10 years ago tomorrow, the Lord visited Messiah's bathroom 

As the Steelers prepare to meet the heavily-favored Colts on Sunday, I'm reminded of the January 14, 1996 AFC Championship game -- back when the Steelers were the heavy favorites.

Just the other day I watched the recap of the contest on "NFL's Greatest Games." Aside from the Colts' hail mary falling mercifully incomplete at the end, I'd forgotten how the game unfolded. It was fun to see it again. And it reminded me that this was the only time in my life that I ever prayed in the hopes of affecting the outcome of a sporting event. It went down something like this:

During the timeout prior to the hail mary, I was in the bathroom at Messiah's parents' house. I actually stopped and prayed to the Lord above to let us make it to the Super Bowl. Thinking that God gives a rat's ass about sports, of course, is a belief I normally like to make fun of. But in this particular case, I felt it necessary. You see, the Colts' QB, Jim Harbaugh, seemed to have a very close personal relationship with Jesus Christ.

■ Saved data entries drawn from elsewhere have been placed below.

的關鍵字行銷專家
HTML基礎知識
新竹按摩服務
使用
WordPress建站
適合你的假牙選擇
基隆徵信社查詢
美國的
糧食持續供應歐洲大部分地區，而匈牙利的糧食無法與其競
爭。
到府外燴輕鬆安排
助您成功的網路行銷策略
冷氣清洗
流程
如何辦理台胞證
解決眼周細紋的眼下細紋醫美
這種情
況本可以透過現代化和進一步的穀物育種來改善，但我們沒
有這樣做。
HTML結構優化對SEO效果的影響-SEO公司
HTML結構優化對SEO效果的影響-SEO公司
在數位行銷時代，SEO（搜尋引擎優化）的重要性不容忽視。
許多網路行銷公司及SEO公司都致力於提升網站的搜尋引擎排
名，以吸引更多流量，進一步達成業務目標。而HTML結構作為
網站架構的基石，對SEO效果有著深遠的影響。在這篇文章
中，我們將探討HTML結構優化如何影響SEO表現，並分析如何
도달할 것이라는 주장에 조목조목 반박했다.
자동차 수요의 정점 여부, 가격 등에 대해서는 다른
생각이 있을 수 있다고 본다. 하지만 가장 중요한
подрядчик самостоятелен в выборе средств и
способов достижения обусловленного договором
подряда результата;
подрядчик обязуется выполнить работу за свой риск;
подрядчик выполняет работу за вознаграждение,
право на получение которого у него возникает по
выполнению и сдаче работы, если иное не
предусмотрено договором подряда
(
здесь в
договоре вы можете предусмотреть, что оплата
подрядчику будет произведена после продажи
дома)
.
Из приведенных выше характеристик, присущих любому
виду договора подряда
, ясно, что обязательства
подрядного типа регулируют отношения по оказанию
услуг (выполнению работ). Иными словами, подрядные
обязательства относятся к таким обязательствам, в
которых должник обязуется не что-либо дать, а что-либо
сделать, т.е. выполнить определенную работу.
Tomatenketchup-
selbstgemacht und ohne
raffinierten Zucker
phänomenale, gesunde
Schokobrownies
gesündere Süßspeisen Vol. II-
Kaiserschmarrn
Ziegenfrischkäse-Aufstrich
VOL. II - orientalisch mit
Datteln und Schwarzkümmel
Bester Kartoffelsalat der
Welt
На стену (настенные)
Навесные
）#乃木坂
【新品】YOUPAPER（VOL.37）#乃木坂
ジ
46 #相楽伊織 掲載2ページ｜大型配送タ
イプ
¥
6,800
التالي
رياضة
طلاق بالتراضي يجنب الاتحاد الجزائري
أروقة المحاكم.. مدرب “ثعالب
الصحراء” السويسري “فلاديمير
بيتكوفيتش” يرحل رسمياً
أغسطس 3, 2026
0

He said so after each game that he'd won in the playoffs, knocking off far better teams as double-digit underdogs. So while I was not praying to Mr. Christ, per se, I felt something had to be done to counteract his "Captain Comeback" mojo.

While my idea worked, it turns out I really should have prayed that Neil O'Donnell would be able to tell the difference between Larry Brown and his own wide receivers a couple weeks later.